# AIM OF THE TASK
In the blog entries below, what did the writer make for breakfast on the Sunday that Doug proposed?

# EXERCISE PASSAGE
┌──
6.17.2008

is a proposal a proposal if there is no ring?

so i've officially been proposed to at least 3 times that i can think of off the top of my head. the most recent was on sunday by one of our regulars, doug. i was in charge of cooking breakfast sunday morning, i decided to make biscuits and gravy, a rarity at nativity house. apparently biscuits and gravy is all doug really needs in his life. as i was cleaning the kitchen after breakfast, he approached me and gave me an open ended invitation to get married, whenever i liked. another proposal came by way of note, with a circle yes or no at the top. the part that continues to surpise me: i'm fairly certain this man was serious, and equally as certain that he doesn't know that my first name is something other than 'shorty'. last was a letter i received from a guest who was in jail, listing all of the goals he planned to accomplish once he was released. number 11 on the list: marry sarah.

although marriage proposals are few and far between, here are some of laura and my favorite pick up lines to date:
damn girl, how'd you get in them jeans
if you take me home with you, i'll buy a pair of teeth
tell my wife i'll be home by 8, and i expect dinner to be ready (spoken to laura about me)
conversation: where have you been? 'in the hospital' why? 'mending a broken heart'
you like to go to cinema?
are you straight? what a waste!
i didn't know there were angels...and then there is you.
it's been about two weeks, we should probably renew our vows soon.

6.01.2008

family is relative

on the street, family means everything. although you may be very close one day and screaming at each other the next, your family is the most important part of street life. i learned this very early while working at nativity house. while learning the importance of family, i also found that everyone appeared to be related. for a long time, i assumed most of the people just happened to be related to each other, until i learned about 'street' families. in street life culture your family are those who look out for you and take care of you and fight with you, just like most biological families. and in a culture where most people don't have any biological family left, or at least any family that will talk to them or support them, street families trump all other relationships. street brothers and sisters, moms and dads can come in all shapes, sizes, ages, backgrounds. i recently discovered a street parent need not be any older than their 'kids'; the parent has street experience and takes those new to the street under their wings and make them their 'children'. one can have any number of moms, dads, brothers, sisters, cousins. it's very confusing keeping all of the families straight, who belongs to who, especially when you throw biological family into the mix. conversations usually go something like this, "i need to pick up my mail, my brother's mail and my sister's mail" what's your name? "carrie wood". what's your brother's name? "john smith". and your sister's name? "joan". joan what? "joan wood, same last name as mine, duh!" well your brother's last name was different so i thought i'd ask. "well that's because john is my street brother, and joan is my sister" oh, for some reason i got confused, my mistake.
└──
# SUPPLIED INFORMATION
┌──
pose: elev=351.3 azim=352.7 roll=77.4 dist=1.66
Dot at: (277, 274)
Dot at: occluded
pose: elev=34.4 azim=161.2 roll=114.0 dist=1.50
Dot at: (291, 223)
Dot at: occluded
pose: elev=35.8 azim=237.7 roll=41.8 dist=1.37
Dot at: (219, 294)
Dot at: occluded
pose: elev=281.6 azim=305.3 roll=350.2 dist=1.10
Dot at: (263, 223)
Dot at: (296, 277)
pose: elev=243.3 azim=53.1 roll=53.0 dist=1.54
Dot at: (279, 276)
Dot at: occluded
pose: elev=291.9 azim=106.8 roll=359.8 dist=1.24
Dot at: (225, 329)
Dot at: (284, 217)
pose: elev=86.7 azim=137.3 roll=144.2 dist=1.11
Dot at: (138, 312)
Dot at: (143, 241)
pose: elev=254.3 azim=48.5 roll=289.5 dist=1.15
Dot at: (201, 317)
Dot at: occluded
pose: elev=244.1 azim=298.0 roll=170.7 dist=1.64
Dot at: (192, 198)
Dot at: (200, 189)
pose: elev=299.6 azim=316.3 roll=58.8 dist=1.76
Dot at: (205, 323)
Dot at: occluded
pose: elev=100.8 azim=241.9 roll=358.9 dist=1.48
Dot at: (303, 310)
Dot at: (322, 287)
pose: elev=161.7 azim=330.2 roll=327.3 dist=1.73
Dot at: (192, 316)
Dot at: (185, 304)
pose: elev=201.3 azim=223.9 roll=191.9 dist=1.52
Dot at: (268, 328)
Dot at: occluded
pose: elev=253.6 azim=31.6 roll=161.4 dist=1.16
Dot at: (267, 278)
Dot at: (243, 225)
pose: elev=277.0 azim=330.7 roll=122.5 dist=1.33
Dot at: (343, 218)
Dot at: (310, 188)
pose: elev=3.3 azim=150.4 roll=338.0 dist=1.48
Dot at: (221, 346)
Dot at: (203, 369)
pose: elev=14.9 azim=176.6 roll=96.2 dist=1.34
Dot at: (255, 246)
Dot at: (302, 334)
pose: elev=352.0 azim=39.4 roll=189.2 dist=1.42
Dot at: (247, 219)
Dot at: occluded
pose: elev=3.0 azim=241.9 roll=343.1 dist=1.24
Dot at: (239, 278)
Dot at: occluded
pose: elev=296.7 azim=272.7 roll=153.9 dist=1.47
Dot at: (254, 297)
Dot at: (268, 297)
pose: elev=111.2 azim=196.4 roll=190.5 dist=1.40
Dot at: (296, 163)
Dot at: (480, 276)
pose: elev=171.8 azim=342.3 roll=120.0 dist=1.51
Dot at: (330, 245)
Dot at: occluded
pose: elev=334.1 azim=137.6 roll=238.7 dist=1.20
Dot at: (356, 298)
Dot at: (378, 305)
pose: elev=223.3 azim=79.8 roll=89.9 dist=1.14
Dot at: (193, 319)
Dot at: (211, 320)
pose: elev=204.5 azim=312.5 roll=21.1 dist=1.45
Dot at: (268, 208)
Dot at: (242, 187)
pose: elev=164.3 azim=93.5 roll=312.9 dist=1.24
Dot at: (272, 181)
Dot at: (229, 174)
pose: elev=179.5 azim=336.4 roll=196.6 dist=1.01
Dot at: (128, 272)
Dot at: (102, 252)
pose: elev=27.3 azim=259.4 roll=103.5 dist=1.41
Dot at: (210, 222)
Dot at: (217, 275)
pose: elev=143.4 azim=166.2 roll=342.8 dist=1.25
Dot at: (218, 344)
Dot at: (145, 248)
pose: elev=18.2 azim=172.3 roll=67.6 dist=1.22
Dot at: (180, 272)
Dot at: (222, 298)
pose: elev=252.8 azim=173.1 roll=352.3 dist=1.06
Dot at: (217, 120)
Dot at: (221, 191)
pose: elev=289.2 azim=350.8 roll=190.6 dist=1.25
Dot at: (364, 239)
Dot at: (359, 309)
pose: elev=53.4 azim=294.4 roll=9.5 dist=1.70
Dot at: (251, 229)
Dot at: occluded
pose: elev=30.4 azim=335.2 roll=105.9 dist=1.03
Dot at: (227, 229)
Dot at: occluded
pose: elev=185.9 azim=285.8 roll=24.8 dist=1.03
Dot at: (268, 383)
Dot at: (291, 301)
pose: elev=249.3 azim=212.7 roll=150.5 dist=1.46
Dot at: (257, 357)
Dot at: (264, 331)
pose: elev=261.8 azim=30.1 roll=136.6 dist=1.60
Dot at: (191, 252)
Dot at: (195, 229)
└──
# WRITTEN REPLY
Biscuits and gravy.